Parents in Bellevue who divorce will likely co-parent their child together. If you are on good terms with your child’s other parent, it can be tempting to engage in chitchat about your daily life. Still, one study suggests that there are some topics that should be off-limits when co-parents communicate with one another.
Recent study examines co-parenting conversations
A study of 708 divorced parents explored how communication between parents following their divorce affects their children. The study suggests that if parents discussed the stressors of parenting with one another or discussed their post-divorce romantic life with one another, their child could potentially internalize this information to the detriment of the child’s behavior and mental health.
The study concluded that it may be healthier for parents to limit their conversations post-divorce to shared parenting issues.
Healthy post-divorce communication between parents
Communication is certainly an important part of co-parenting. Parents who choose to co-parent will have to find a productive and positive way to do so without creating unnecessary conflict.
Some parents can have regular face-to-face conversations post-divorce, for example, during child custody drop-off and pick-up. Doing so can show children healthy means of relating to one another, even if you are no longer in a romantic relationship with that person.

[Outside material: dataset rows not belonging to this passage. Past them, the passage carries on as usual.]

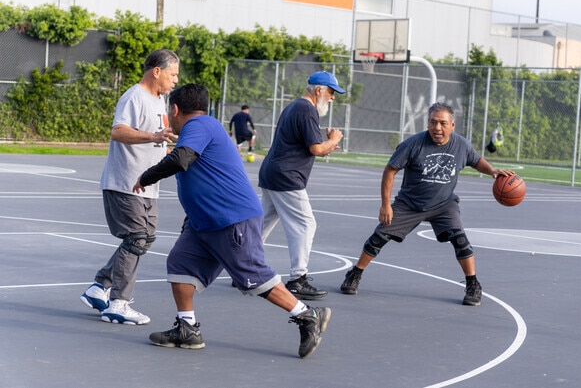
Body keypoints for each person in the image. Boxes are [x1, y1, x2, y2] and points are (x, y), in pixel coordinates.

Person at [132, 83, 331, 358]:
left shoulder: (199, 125)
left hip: (231, 218)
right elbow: (203, 176)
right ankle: (187, 328)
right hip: (204, 223)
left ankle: (307, 315)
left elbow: (181, 159)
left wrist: (146, 176)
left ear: (175, 109)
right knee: (179, 264)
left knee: (253, 277)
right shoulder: (204, 128)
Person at [340, 102, 514, 306]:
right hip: (410, 203)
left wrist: (493, 171)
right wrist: (385, 205)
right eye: (433, 122)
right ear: (428, 123)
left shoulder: (461, 145)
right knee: (379, 237)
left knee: (460, 240)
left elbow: (476, 161)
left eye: (442, 123)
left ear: (452, 125)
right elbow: (390, 170)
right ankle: (355, 273)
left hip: (444, 204)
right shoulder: (413, 144)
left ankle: (473, 284)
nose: (437, 128)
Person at [80, 49, 179, 325]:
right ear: (156, 71)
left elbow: (160, 138)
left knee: (145, 239)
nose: (175, 81)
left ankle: (100, 286)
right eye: (173, 74)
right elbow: (117, 131)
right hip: (126, 183)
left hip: (148, 185)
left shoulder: (160, 101)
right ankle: (119, 304)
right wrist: (153, 136)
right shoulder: (134, 96)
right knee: (136, 238)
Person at [259, 71, 345, 300]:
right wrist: (334, 140)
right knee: (305, 225)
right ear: (319, 90)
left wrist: (327, 145)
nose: (333, 98)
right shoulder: (307, 110)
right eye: (331, 92)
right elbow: (316, 149)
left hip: (273, 173)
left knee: (262, 224)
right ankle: (298, 278)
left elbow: (313, 146)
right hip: (287, 177)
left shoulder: (295, 107)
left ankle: (245, 269)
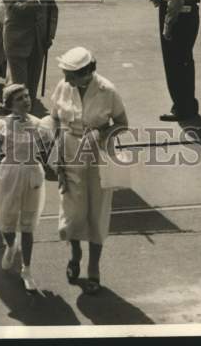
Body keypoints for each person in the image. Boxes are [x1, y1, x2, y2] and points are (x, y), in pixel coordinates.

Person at [49, 46, 129, 296]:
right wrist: (56, 154)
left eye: (69, 74)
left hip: (100, 155)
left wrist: (100, 133)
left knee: (97, 212)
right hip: (69, 151)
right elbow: (53, 119)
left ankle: (93, 267)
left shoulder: (108, 90)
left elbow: (122, 124)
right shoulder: (64, 87)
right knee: (72, 212)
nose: (65, 79)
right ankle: (75, 254)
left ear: (84, 73)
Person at [0, 83, 47, 293]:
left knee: (27, 226)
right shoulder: (3, 125)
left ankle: (26, 270)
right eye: (20, 98)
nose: (26, 101)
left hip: (31, 174)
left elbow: (46, 152)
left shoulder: (38, 124)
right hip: (8, 175)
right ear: (10, 104)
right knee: (7, 223)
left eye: (27, 96)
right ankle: (10, 246)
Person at [0, 0, 53, 101]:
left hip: (38, 38)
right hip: (17, 39)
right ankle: (16, 115)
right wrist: (39, 0)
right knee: (19, 87)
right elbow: (14, 8)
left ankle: (28, 116)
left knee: (32, 87)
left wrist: (50, 35)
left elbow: (52, 10)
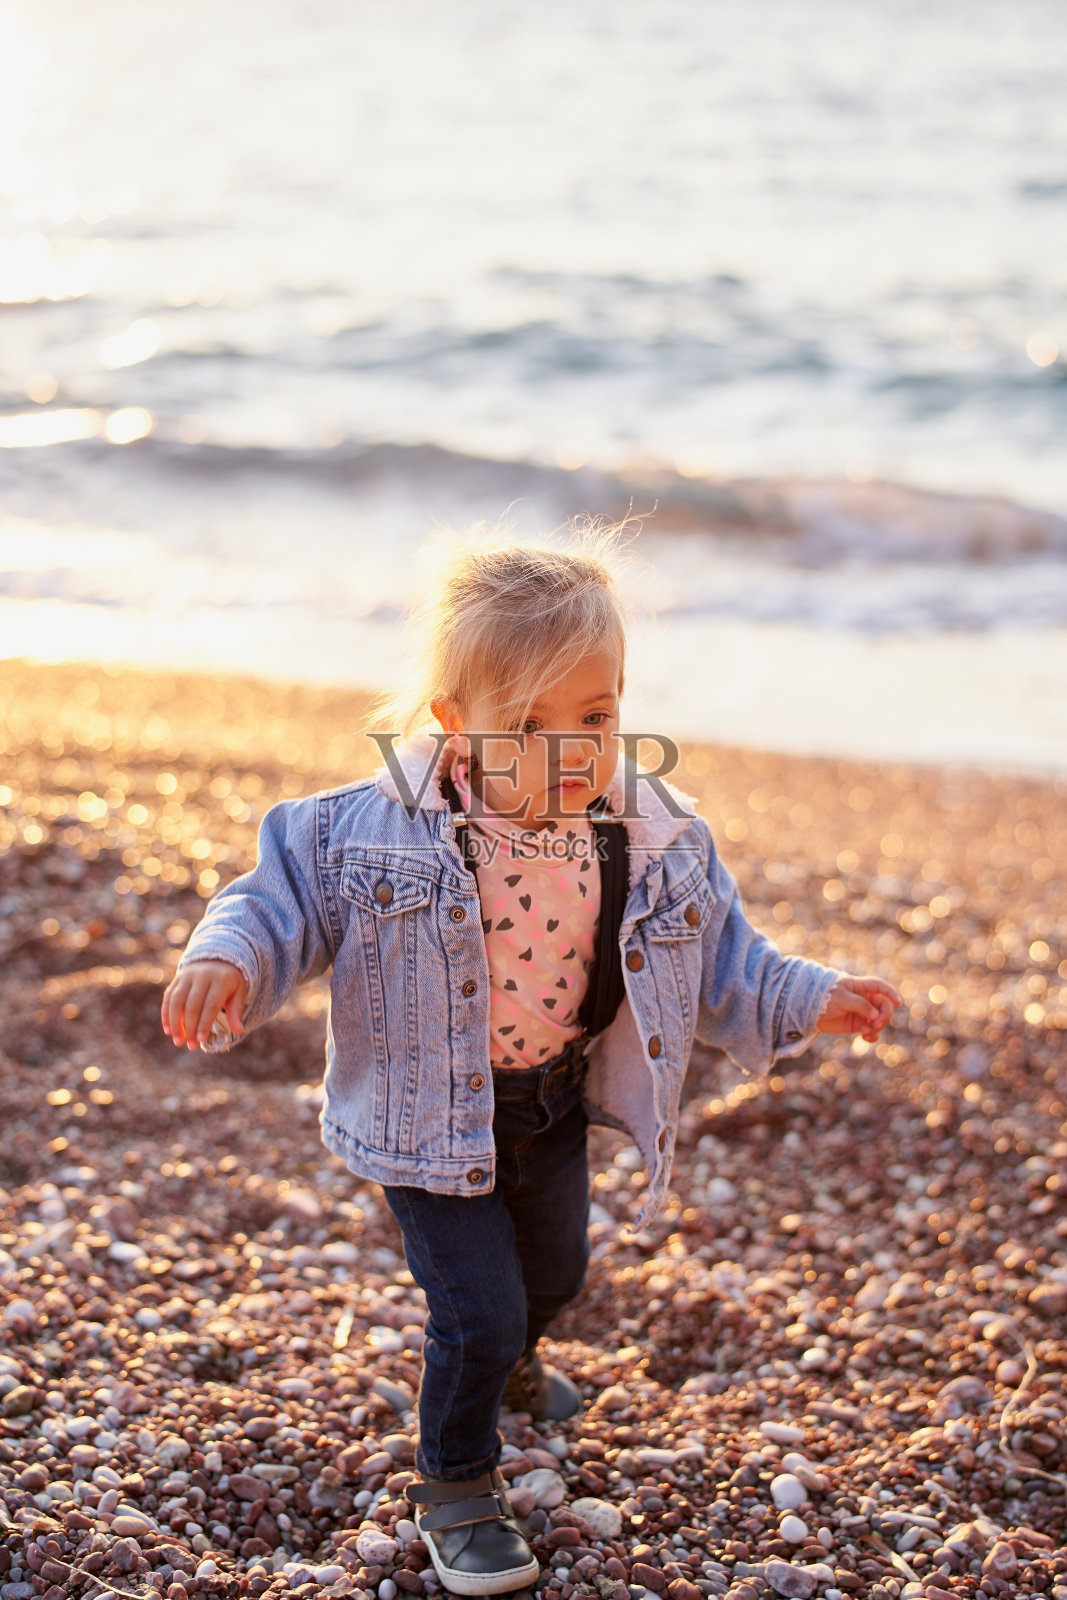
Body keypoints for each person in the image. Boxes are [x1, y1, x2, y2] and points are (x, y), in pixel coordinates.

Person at [160, 525, 900, 1596]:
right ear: (455, 726)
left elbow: (723, 952)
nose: (572, 750)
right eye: (530, 725)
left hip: (550, 1103)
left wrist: (807, 996)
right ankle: (456, 1482)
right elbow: (274, 901)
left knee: (556, 1275)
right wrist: (228, 954)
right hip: (425, 1118)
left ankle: (510, 1364)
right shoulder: (370, 832)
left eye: (596, 718)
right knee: (478, 1304)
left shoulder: (646, 830)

Some parents still find, however, that it is difficult to have in-person conversations following their divorce. These parents may choose to communicate via text or email instead. These are also healthy ways to work together as co-parents.
When you divorce your spouse, you do not divorce your child. You and your child’s other parents will have to work together to co-parent. Doing so can help encourage a healthy relationship between you as a parent and your child as your child grows post-divorce.